Spatial arrangements of spherical nanoparticles on lipid vesicles

We report results of a numerical investigation of the modes of adhesion of two spherical nanoparticles (NPs) on lipid vesicles based on molecular dynamics simulations, in conjunction with the weighted histogram analysis method, of an implicit-solvent model of self-assembled membranes. Our investigation shows that the NPs exhibit a sequence of three modes of adhesion. For low adhesive interactions, the adhering NPs are apart from each other. As the adhesive interaction is increased, the NPs dimerize into in-plane dimers. As the adhesive interaction is further increased for relatively large vesicles, the NPs dimerize into tubular dimers. However, for small vesicles, the tubular dimer state is not observed.
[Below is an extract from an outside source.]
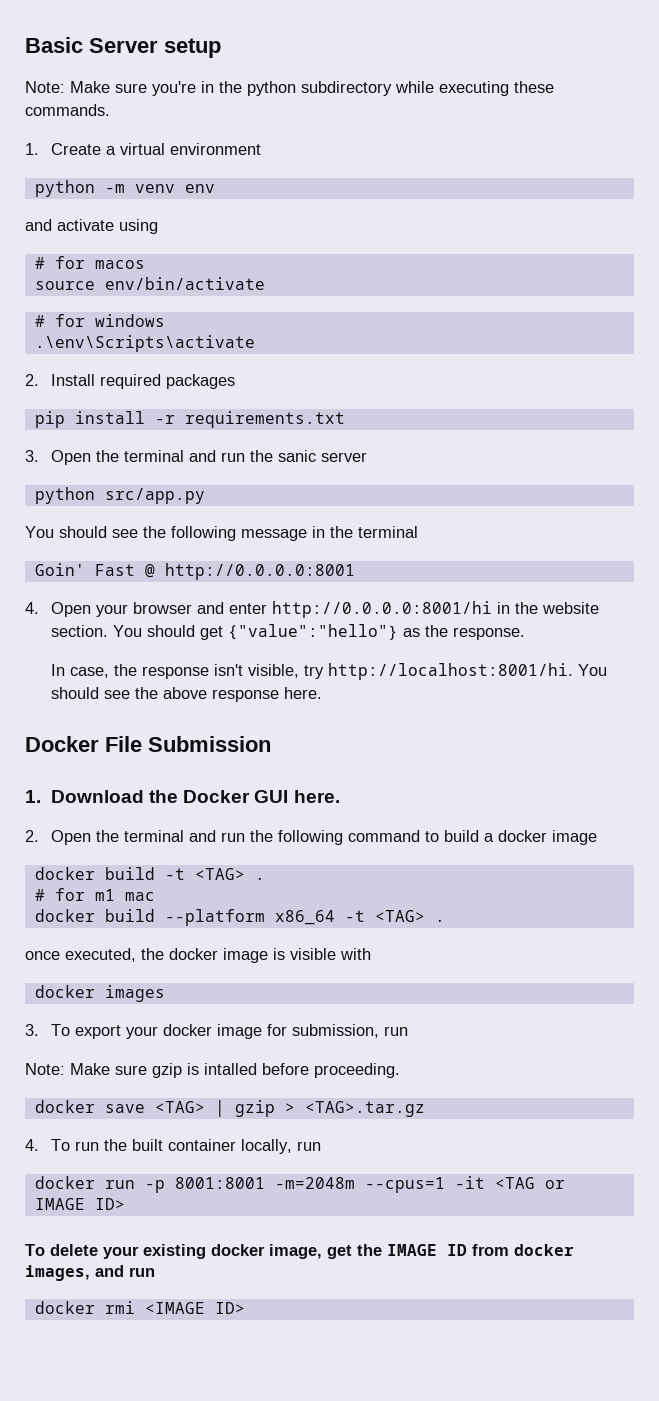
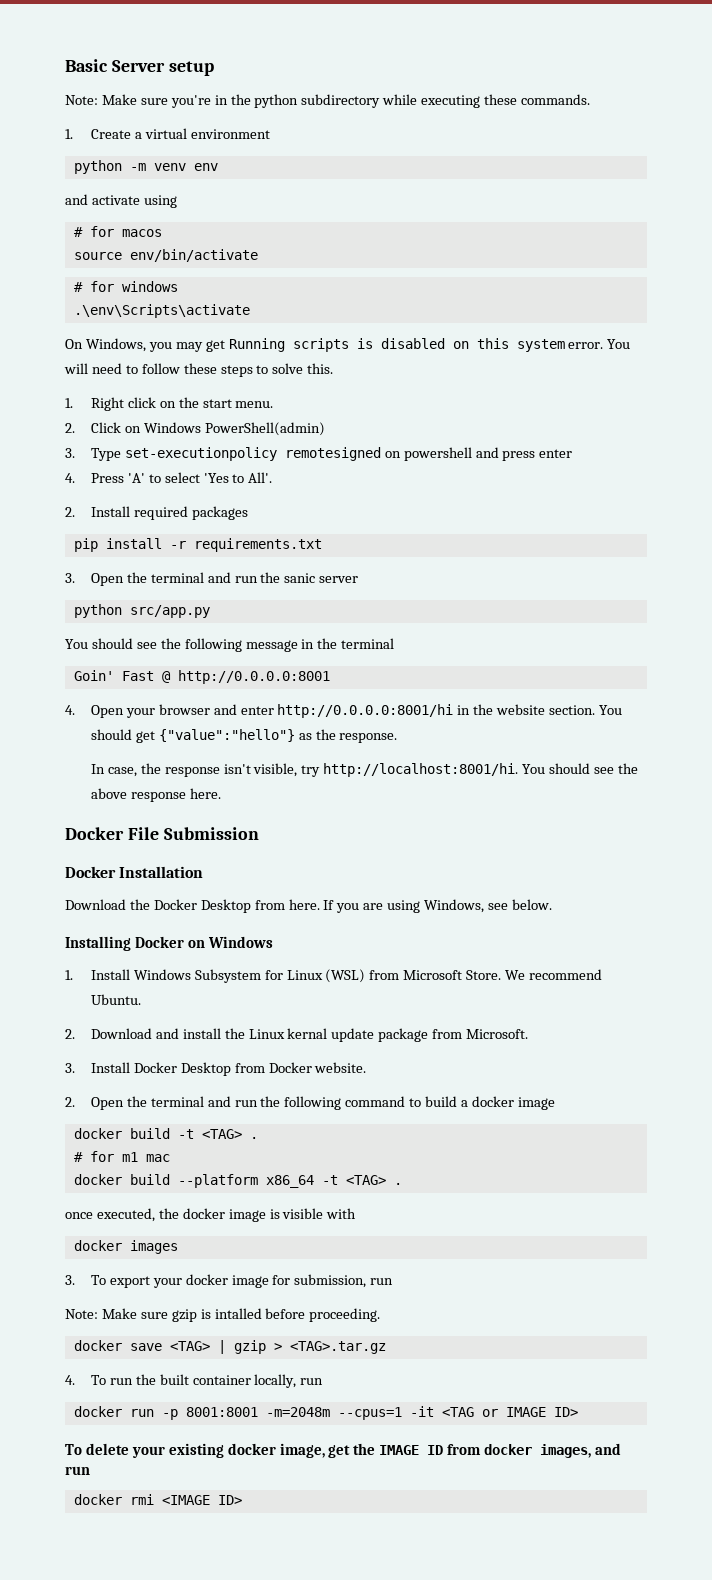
(255, 343) none -> [65,338,631,352] [64,363,334,377] [65,397,274,411] [65,422,325,436] [65,447,573,461] [65,472,273,483] // On Windows, you may get Running scripts is disabled on this system error. You will need to follow these steps to solve this. // 1. Right click on the start menu. // 2. Click on Windows PowerShell(admin) // 3. Type set-executionpolicy remotesigned on powershell and press enter // 4. Press 'A' to select 'Yes to All'.
[25,790,41,803] 1. -> [65,866,204,878] Docker Installation //
[254,790,340,803] GUI here. -> [200,899,552,913] [65,936,273,951] [65,969,603,983] [90,994,141,1005] [65,1028,529,1042] [65,1062,367,1076] Desktop from here. If you are using Windows, see below. // Installing Docker on Windows // 1. Install Windows Subsystem for Linux (WSL) from Microsoft Store. We recommend Ubuntu. // 2. Download and install the Linux kernal update package from Microsoft. // 3. Install Docker Desktop from Docker website.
For higher values of the adhesive interaction, four endocytosis modes are observed, depending on the initial locations of the NPs on the vesicle and the relative size of the NPs with respect to that of the vesicle. For relatively large vesicles, the NPs are endocytosed individually or as a dimer. For relatively small vesicles, only one NP is endocytosed if the initial distance between the NPs is large, while the second NP remains adhered to the outer leaflet of the vesicle. However, if the initial distance between the NPs is small, one NP is endocytosed, while the other is internalized in the vesicle through a pore.

Automated summary

The study reveals three modes of adhesion of two spherical nanoparticles on lipid vesicles: separate adhesion, in-plane dimers, and tubular dimers. Depending on the size of the vesicle and initial locations of the nanoparticles, four endocytosis modes are observed for different adhesive interactions. For large vesicles, nanoparticles are endocytosed individually or as a dimer, while for small vesicles, the endocytosis behavior varies with the initial distance between the nanoparticles.